Regia: Sofia Coppola
Johnny Marco (Stephen Dorff) è un divo hollywoodiano che risiede stabilmente nel tristemente noto Chateau Marmont di Los Angeles.
Trascorre le sue noiose giornate tra birra e sesso distratto.
Senza preavviso, la ex moglie Layla gli chiede di occuparsi della figlia undicenne Cleo (Elle Fanning), dovrà prendersene cura fino alla sua partenza per il campo estivo.
Johnny Marco possiede tutto quello che un giovane dei nostri tempi può desiderare: denaro, notorietà, auto veloci e belle donne disposte a tutto pur di averlo ospite nei loro letti.
Johnny però, vive la sua vita quasi narcotizzato, in maniera distratta, annoiato dal sesso e stordito da apparizioni televisive, manager ossequiosi e lunghi viaggi di lavoro, tutto questo accade non perché dedito ad alcool e droghe come consuetudine hollywoodiana vuole, ma semplicemente perché è depresso, ha smarrito qualsiasi interesse nei confronti della vita.
Sofia Coppola porta sullo schermo questa storia apparentemente stereotipata evitando accuratamente le smancerie e i dialoghi moralistici che di solito popolano questo tipo di film.
La regista italo-americana è brava a raccontare questa storia in maniera essenziale, senza enfatizzare, con una messa in scena scarna, aiutata nel compito dalla fotografia del bravo Harry Savides (il direttore della fotografia di Gus Van Sant).
La forza di Somewhere però è tutta qui.
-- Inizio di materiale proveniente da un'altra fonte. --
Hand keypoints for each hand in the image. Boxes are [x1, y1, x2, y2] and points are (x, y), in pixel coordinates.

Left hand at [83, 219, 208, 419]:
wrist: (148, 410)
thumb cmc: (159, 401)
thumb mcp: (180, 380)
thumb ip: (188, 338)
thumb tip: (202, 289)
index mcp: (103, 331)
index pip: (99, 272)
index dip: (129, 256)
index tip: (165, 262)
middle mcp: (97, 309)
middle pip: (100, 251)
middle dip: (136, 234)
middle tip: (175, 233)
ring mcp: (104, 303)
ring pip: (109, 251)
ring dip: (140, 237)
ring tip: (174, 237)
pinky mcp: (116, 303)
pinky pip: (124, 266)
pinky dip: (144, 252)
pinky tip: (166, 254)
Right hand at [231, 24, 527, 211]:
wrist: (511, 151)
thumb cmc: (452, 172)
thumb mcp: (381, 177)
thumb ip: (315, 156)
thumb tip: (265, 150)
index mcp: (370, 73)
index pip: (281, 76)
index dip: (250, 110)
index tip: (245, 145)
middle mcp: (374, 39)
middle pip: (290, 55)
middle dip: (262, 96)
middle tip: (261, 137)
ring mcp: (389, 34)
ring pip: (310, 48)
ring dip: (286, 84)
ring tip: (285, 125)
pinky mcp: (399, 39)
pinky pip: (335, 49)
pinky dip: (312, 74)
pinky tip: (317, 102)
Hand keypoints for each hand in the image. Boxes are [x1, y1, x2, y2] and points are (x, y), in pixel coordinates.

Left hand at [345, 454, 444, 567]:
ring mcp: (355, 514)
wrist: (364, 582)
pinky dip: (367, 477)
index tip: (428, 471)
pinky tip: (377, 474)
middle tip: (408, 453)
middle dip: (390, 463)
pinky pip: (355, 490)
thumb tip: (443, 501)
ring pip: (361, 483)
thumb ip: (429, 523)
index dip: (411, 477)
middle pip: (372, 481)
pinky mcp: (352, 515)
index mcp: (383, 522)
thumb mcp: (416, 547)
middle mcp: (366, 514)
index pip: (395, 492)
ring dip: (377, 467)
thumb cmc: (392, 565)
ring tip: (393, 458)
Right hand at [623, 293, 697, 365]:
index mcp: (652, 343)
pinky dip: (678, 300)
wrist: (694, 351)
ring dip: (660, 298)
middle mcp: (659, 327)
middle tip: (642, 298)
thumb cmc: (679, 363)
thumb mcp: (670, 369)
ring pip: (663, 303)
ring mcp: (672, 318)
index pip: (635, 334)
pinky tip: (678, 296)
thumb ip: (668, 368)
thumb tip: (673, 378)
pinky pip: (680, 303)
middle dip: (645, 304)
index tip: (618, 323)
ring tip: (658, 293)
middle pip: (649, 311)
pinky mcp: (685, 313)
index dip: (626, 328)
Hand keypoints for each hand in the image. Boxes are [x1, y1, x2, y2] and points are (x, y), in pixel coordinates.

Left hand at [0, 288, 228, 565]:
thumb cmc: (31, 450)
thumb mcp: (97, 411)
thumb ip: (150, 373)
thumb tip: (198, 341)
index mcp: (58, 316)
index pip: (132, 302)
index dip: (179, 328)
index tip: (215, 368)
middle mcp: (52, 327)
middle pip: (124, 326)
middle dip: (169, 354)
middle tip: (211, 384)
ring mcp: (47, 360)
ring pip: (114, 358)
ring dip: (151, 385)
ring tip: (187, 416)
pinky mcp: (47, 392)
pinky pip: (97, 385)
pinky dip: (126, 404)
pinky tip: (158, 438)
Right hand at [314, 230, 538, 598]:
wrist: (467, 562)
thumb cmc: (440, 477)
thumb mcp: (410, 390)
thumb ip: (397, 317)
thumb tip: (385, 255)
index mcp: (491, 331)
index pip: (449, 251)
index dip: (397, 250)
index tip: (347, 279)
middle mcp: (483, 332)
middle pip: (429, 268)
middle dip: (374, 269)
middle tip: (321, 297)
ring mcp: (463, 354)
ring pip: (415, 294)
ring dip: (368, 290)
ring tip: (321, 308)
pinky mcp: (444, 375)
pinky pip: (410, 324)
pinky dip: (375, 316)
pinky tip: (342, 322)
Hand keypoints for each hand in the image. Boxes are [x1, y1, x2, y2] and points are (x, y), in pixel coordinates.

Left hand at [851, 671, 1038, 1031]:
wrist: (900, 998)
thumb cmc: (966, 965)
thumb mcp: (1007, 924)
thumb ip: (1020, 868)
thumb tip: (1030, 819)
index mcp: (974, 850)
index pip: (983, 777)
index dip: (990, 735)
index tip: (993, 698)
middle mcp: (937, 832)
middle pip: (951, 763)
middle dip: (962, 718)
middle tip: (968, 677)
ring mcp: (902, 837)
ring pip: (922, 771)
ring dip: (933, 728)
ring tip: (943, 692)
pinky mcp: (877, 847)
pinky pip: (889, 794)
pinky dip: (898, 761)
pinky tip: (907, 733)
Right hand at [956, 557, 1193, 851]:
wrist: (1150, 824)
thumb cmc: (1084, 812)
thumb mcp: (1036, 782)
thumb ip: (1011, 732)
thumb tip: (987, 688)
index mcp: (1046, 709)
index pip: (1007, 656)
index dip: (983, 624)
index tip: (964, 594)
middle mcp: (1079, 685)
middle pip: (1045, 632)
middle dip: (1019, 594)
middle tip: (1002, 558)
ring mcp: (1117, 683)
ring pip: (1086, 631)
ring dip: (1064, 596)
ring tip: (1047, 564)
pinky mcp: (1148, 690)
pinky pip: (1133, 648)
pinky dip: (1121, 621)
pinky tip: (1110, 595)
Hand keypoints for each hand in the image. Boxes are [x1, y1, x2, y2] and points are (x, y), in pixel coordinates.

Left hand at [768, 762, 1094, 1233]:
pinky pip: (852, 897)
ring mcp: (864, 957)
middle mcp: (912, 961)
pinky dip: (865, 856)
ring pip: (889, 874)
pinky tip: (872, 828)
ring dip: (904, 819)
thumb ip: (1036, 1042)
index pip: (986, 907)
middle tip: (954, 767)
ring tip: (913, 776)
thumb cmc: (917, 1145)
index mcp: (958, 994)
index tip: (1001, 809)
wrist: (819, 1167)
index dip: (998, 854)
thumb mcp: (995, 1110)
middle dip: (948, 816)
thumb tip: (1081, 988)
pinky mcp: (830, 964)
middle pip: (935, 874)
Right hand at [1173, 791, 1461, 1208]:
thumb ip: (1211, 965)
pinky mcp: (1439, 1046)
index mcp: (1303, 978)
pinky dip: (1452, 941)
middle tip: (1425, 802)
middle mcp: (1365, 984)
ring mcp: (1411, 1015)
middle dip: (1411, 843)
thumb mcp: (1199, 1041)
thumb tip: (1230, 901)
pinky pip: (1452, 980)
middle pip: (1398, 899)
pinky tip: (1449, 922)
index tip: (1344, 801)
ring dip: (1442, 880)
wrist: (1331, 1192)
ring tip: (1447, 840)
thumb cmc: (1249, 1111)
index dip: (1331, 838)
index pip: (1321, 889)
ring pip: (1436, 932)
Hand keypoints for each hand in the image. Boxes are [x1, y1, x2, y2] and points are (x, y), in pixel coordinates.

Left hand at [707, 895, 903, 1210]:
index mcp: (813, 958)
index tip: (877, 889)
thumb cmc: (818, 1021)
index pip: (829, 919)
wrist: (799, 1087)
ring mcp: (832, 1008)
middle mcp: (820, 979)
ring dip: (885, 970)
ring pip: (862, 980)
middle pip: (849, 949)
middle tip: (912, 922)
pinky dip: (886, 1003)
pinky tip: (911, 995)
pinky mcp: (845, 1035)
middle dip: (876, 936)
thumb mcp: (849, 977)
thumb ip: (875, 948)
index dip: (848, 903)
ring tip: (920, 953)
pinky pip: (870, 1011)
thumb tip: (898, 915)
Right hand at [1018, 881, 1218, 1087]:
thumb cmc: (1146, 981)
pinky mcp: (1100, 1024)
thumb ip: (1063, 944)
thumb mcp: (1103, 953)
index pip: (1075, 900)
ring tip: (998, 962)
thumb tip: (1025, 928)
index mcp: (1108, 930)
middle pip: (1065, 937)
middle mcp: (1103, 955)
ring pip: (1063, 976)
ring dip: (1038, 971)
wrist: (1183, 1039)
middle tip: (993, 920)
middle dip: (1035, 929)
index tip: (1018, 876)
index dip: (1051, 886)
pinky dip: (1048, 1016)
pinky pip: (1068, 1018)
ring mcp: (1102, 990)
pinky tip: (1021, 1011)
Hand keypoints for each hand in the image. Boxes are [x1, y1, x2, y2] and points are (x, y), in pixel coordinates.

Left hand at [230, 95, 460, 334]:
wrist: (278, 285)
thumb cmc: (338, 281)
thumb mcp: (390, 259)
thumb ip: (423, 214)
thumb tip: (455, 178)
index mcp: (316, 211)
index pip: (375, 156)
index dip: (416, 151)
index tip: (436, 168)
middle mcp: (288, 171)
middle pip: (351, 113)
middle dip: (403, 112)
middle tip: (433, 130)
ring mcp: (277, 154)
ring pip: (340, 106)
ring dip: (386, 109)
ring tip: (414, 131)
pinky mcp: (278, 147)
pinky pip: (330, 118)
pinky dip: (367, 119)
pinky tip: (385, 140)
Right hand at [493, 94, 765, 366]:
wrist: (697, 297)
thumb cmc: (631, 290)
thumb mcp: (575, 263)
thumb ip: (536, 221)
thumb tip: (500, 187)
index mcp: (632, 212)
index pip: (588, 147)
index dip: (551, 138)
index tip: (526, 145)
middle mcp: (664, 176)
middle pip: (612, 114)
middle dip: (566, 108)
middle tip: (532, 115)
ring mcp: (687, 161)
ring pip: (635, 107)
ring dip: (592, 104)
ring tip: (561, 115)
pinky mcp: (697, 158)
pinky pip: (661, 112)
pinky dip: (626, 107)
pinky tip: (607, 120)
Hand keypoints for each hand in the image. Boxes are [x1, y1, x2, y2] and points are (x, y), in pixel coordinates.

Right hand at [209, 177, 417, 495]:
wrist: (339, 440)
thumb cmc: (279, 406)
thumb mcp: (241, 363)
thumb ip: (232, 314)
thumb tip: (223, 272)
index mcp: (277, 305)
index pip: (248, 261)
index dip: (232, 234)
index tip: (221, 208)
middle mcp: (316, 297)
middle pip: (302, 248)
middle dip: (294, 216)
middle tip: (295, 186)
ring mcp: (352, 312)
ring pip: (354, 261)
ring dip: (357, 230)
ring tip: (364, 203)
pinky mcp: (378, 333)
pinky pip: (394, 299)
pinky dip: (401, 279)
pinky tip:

Un po' poco, non abbastanza per attrarre l'attenzione dello spettatore che rischia di annegare nel mare calmo della sceneggiatura che si riduce ad un susseguirsi di avvenimenti dallo scarso interesse senza mai imprimere un'accelerazione emozionale.
Non basta la sequeza d'apertura, dove la ferrari nera compie ripetutamente lo stesso percorso girando all'infinito sullo stesso anello d'asfalto a simboleggiare la strada senza uscita in cui è intrappolato il protagonista, né quella finale dove la strada si presenta lunga, diritta e soprattutto nuova come quella che ha intenzione di intraprendere.
Discorso a parte merita il siparietto dedicato all'Italia, o meglio alla TV italiana.
Simona Ventura (quella che ne esce meno peggio), Nino Frassica (come verranno tradotte le sue battute non sense?), Giorgia Surina (la macchietta di se stessa) e soprattutto Valeria Marini (qualcuno dovrebbe spiegarle il senso di termini come dignità e vergogna) escono con le ossa rotte da questa esperienza cinematografica.